Sukkot reminds me to grab joy with both hands, wherever I can find it. In my morning cup of coffee; in the scent of the etrog, sharp and stirring; in the light of the full moon. In the voices and faces of friends, even when the only safe way to see them is on Zoom. In the melodies of our prayers. In the rhythm of weekday and Shabbes.

These are quotidian joys, but they are real, and they can be sustaining. To be sure, the existence of these joys doesn't negate the difficult realities of this moment. One million dead to covid-19 around the world so far. Credible threats of election violence and voter intimidation.

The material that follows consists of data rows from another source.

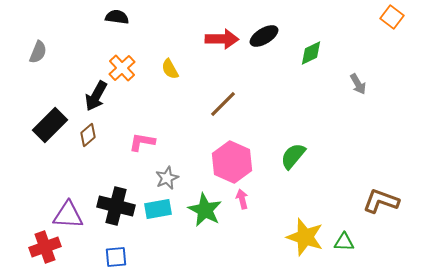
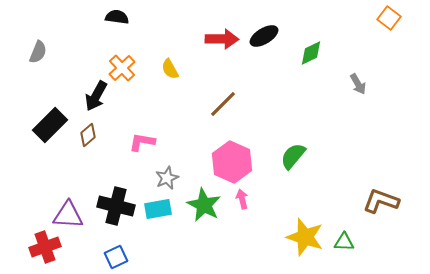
orange square: moved 3 px left, 1 px down
green star: moved 1 px left, 5 px up
blue square: rotated 20 degrees counterclockwise
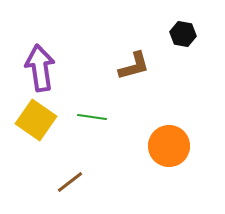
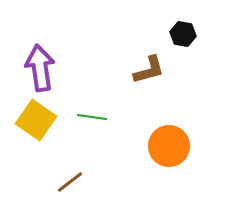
brown L-shape: moved 15 px right, 4 px down
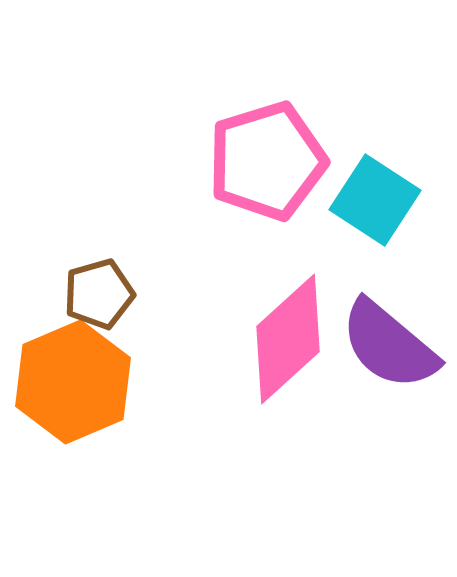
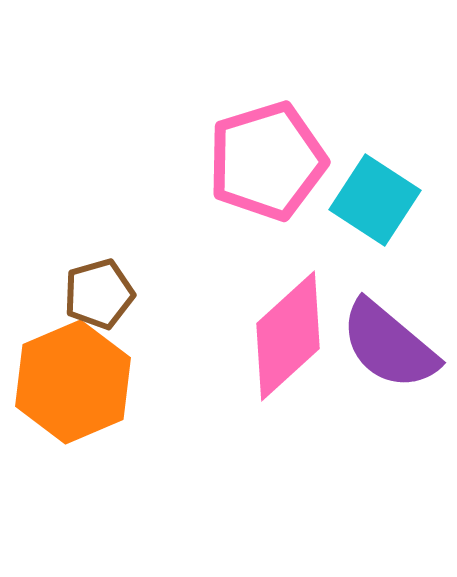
pink diamond: moved 3 px up
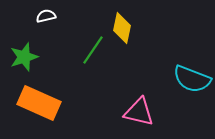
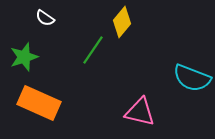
white semicircle: moved 1 px left, 2 px down; rotated 132 degrees counterclockwise
yellow diamond: moved 6 px up; rotated 28 degrees clockwise
cyan semicircle: moved 1 px up
pink triangle: moved 1 px right
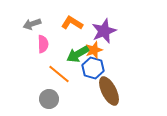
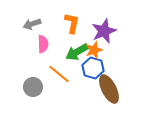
orange L-shape: rotated 70 degrees clockwise
green arrow: moved 1 px left, 2 px up
brown ellipse: moved 2 px up
gray circle: moved 16 px left, 12 px up
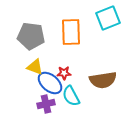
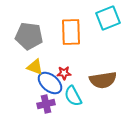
gray pentagon: moved 2 px left
cyan semicircle: moved 2 px right
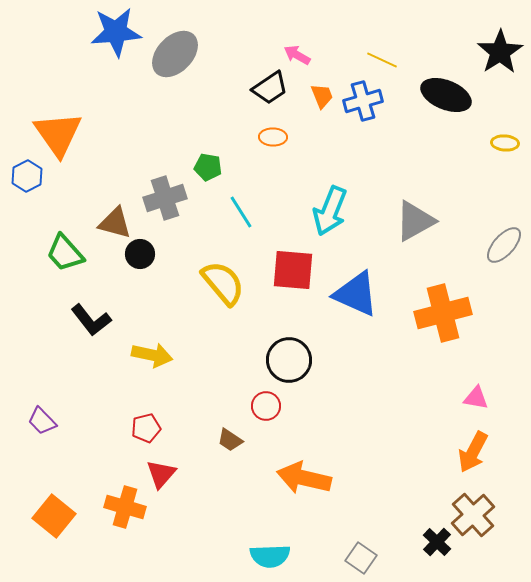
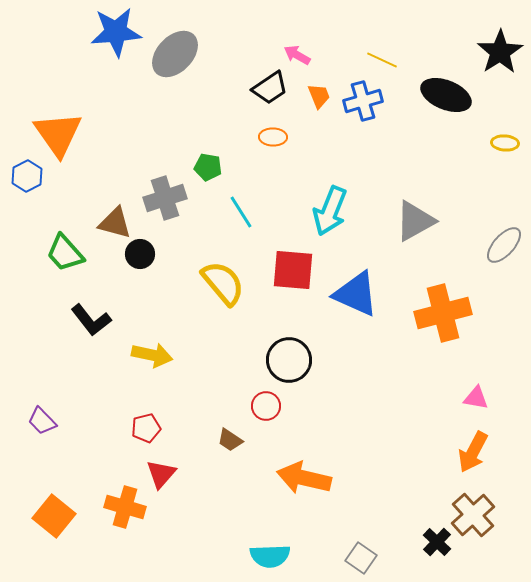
orange trapezoid at (322, 96): moved 3 px left
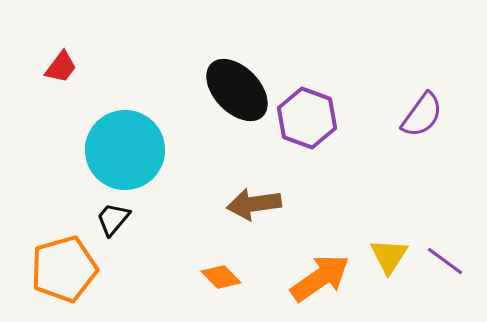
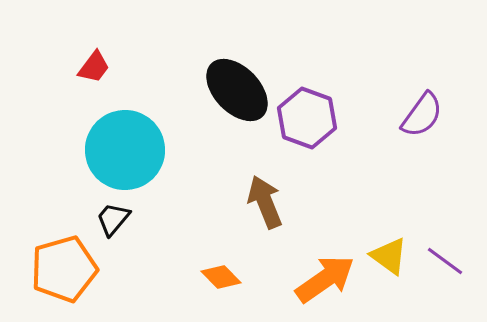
red trapezoid: moved 33 px right
brown arrow: moved 11 px right, 2 px up; rotated 76 degrees clockwise
yellow triangle: rotated 27 degrees counterclockwise
orange arrow: moved 5 px right, 1 px down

Fears that our democracy might be as fragile as this flimsy sukkah.

So during chag we cultivate joy, and we let that joy fuel us and strengthen us to do the rebuilding work that our world so desperately needs. Maybe this year that rebuilding work means textbanking or phonebanking to help eligible voters register to vote, or volunteering as a poll worker. Those actions help to build our democracy.

Or maybe you feel called toward something more tangible... like chopping onions for the Berkshire Food Project's grab-and-go meals, because need has tripled since the pandemic began. Helping to cook the meals that feed our hungry neighbors is a mitzvah that comes right out of Torah -- and it's an action that helps to build our community.

Sukkot invites us to cultivate joy that will sustain us in this work and more. Sukkot teaches us to seek joy in the full moon even though we're also vulnerable to the falling rain. Sukkot teaches us to seek joy even as we recognize the world's brokenness and work to fix it. Sukkot invites us to remember that this is the life we have, and our job is to live it.

 

This is my d'varling for Shabbat Sukkot (cross-posted to my From the Rabbi blog.) Image: the CBI sukkah this year.